DIRECTIONS:
1) According to the comics blog excerpt, in what year did the Asterix series first begin?
2) Write the next part of the comics blog excerpt, picking up after its final sentence.

TEXT:
Thursday, 31 August 2017

Asterix the Gaul by René Goscinny and Albert Uderzo - volume 1

One of the best known of all the French bandes dessinées is the Asterix series which first began in 1959 and is still going to this day. In recent years the series appears to have had a small makeover with updated translations, new & more consistent colouring, modified covers and the original publication order being used for listings & numberings, with the result that the albums currently on sale (which will be looked at in this and subsequent posts) differ somewhat from the editions I remember from childhood. However, Asterix the Gaul was the introductory album even then and shows a strip that was in development even when it began to be serialised. Significantly there doesn't appear to have been any major latter day rewriting or redrawing of the album in order to make it more closely match the rest of the series.

Thursday, 24 August 2017

Combat Colin #1 by Lew Stringer

Lew Stringer has created many strips over the years for a huge variety of titles and publishers, but he's probably best known for his work for Marvel UK for various titles in the 1980s and early 1990s. Week in, week out he would produce a wonderful comedy strip appropriate to the themes of the comic in question. Many such as Robo-Capers, Captain Wally, Snail-Man or Macho Man are fondly remembered by readers to this day, but above all the top stand-out strip is Combat Colin. Created for Action Force weekly, the strip could have ended when that title died after just fifty issues but it instead made a transfer to Transformers (into which Action Force weekly was nominally merged) and lasted until the end of that title, even when the Action Force/G.I. Joe strip wasn't running in it. Recently Lew Stringer has produced the first of a series of collected editions of the strip, with issue #1 reproducing all of the strips from the Action Force days and today I'll be looking at that.

Thursday, 17 August 2017

Tintin and Alph-Art - The Adventures of Tintin 24 by Hergé

Whenever a popular creator dies there's inevitable speculation about works that might have been, either stories that were planned but never made or unpublished material sitting in an archive somewhere. Perhaps the most frustrating is when there's an incomplete tale that has a start and a middle but no clear indication of how it was meant to end.

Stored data
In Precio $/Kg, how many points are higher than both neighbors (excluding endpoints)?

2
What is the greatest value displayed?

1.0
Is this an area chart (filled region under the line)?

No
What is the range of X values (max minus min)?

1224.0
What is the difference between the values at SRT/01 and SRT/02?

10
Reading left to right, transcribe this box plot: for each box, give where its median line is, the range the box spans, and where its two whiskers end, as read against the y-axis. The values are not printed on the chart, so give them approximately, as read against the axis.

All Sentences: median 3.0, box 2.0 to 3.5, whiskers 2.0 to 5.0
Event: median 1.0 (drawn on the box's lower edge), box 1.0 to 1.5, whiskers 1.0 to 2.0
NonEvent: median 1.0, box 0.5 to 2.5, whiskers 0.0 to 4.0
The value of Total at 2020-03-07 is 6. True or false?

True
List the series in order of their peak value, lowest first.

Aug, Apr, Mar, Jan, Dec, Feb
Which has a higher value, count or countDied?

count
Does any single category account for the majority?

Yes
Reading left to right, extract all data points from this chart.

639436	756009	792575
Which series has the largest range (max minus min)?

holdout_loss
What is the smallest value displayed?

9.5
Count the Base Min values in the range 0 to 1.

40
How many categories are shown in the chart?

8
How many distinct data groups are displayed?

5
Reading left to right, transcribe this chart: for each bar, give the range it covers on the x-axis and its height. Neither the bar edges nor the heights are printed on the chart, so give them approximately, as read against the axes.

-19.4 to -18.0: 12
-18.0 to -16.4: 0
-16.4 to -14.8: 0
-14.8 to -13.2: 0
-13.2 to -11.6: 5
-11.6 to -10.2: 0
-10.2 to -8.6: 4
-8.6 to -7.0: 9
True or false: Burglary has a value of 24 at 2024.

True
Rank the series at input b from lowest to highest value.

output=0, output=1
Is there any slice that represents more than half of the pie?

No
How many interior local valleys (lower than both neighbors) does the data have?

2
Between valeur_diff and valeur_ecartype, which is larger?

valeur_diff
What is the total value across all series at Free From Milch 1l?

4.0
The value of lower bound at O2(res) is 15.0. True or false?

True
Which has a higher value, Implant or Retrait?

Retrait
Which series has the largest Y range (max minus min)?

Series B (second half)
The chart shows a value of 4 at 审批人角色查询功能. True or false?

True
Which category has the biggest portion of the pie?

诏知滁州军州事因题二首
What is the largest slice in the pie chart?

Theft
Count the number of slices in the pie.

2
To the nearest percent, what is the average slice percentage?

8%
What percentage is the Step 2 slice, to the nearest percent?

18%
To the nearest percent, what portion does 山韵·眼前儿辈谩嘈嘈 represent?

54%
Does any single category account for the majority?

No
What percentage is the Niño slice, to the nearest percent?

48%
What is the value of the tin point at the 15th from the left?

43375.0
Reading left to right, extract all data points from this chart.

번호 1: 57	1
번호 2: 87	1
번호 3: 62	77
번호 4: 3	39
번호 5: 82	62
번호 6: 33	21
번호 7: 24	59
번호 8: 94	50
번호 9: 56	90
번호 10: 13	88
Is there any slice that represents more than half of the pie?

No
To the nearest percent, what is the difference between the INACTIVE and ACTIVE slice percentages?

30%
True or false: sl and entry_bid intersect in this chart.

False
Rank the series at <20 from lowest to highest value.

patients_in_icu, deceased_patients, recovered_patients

RESULTS BY TASK:
1) 1959

2)
Hergé had stated that he wished The Adventures of Tintin to die with him and it's a request that his heirs have upheld, to the point that Tintin and Alph-Art was never officially completed by the Studios Hergé (although they did carry on with a few more volumes of Quick & Flupke before closing). Although there have been some fan produced completions, the official version remains the unfinished sketches which have been released in a couple of formats with the current version being a 62-page album that appears to only be available in hardback from Egmont. (The American publishers, Little Brown, have, however, published it in paperback.) The bulk of the album is taken up with forty plus pages of thumbnail sketches on which Hergé had drafted the first two-thirds of the story, with the text and some directions transcribed, plus some additional pages of notes at the end that show some of his ideas during the development of the story, some of which were abandoned on the way and others may also have fallen aside.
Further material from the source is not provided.